*** Opening of SOURCE MATERIAL ***

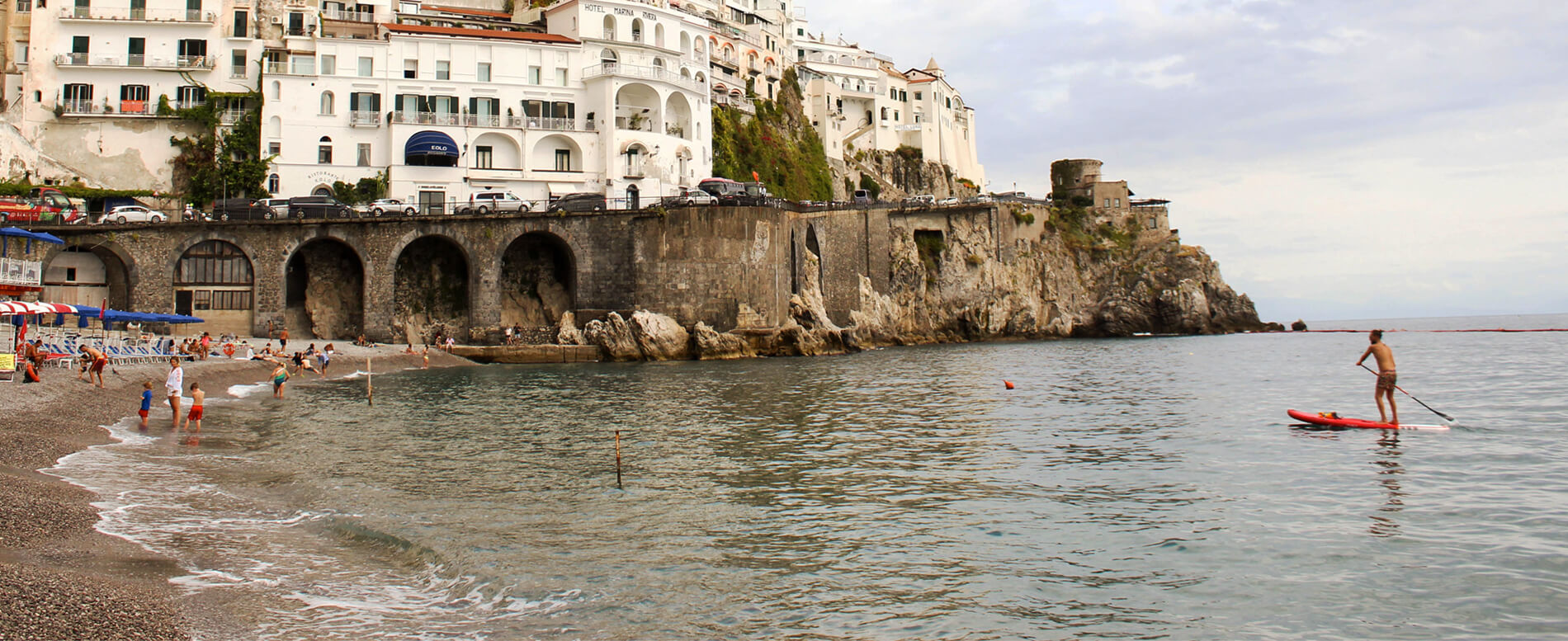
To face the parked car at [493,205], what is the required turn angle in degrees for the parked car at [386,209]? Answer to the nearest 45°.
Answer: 0° — it already faces it

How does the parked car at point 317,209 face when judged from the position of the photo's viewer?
facing to the right of the viewer

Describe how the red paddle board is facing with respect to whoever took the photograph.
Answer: facing to the left of the viewer

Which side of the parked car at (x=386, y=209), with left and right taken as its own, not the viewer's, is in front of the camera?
right

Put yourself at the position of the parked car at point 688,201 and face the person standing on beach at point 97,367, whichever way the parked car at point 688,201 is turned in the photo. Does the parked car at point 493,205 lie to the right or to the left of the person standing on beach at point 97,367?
right

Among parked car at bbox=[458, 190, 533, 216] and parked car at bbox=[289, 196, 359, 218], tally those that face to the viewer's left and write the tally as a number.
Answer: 0

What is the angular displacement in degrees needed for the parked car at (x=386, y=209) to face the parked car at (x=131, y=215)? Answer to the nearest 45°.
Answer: approximately 180°

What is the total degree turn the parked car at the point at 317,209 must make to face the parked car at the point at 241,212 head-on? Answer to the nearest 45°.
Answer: approximately 180°

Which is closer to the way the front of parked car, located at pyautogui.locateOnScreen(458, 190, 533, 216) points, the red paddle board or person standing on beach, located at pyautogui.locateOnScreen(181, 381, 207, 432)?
the red paddle board

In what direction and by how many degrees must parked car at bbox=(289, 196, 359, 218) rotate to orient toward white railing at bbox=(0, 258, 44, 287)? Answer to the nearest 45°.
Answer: approximately 135° to its right

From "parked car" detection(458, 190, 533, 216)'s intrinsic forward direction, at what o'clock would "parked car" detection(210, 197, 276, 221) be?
"parked car" detection(210, 197, 276, 221) is roughly at 6 o'clock from "parked car" detection(458, 190, 533, 216).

*** Close of SOURCE MATERIAL ***

> _WORK INSTRUCTION_
Rewrite all of the items above, replacing "person standing on beach" with "beachgoer" wherever it appears and changing nothing else. Leave the pictures out.

> _RESULT FOR THIS TASK_
To face the parked car at [493,205], what is the required turn angle in degrees for the parked car at [386,209]? Answer to the nearest 45°.
Answer: 0° — it already faces it

How does the parked car at point 317,209 face when judged from the position of the photo's viewer?
facing to the right of the viewer

Describe how the red paddle board is facing with respect to whoever took the photograph.
Answer: facing to the left of the viewer

Which side of the parked car at (x=386, y=209), with left and right taken as its own, not the viewer's, is in front of the camera?
right

Put yourself at the position of the parked car at point 688,201 and face the beachgoer at point 97,367, whichever way the parked car at point 688,201 is turned in the photo. Does the parked car at point 493,205 lie to the right or to the left of the beachgoer at point 97,367?
right

Among parked car at bbox=[458, 190, 533, 216] and parked car at bbox=[289, 196, 359, 218], tally those that face to the viewer's left and write the tally as a number.
Answer: 0

What is the angular displacement in degrees needed for the parked car at (x=386, y=209) to face the parked car at (x=131, y=215)? Answer to the nearest 45°.
Answer: approximately 180°

What is the total degree turn the parked car at the point at 317,209 must make to face the parked car at the point at 241,212 head-on? Answer to the nearest 45°.
Answer: approximately 180°

Which is closer to the way the front of parked car, located at pyautogui.locateOnScreen(458, 190, 533, 216) points, the red paddle board or beachgoer, located at pyautogui.locateOnScreen(181, 381, 207, 432)?
the red paddle board

In what direction and by how many degrees must parked car at bbox=(289, 196, 359, 218) rotate to orient toward white railing at bbox=(0, 258, 44, 287)? Answer to the nearest 45°.
Answer: approximately 135° to its right

From "parked car" detection(458, 190, 533, 216)'s intrinsic forward direction, at what o'clock would "parked car" detection(210, 197, 276, 221) be?
"parked car" detection(210, 197, 276, 221) is roughly at 6 o'clock from "parked car" detection(458, 190, 533, 216).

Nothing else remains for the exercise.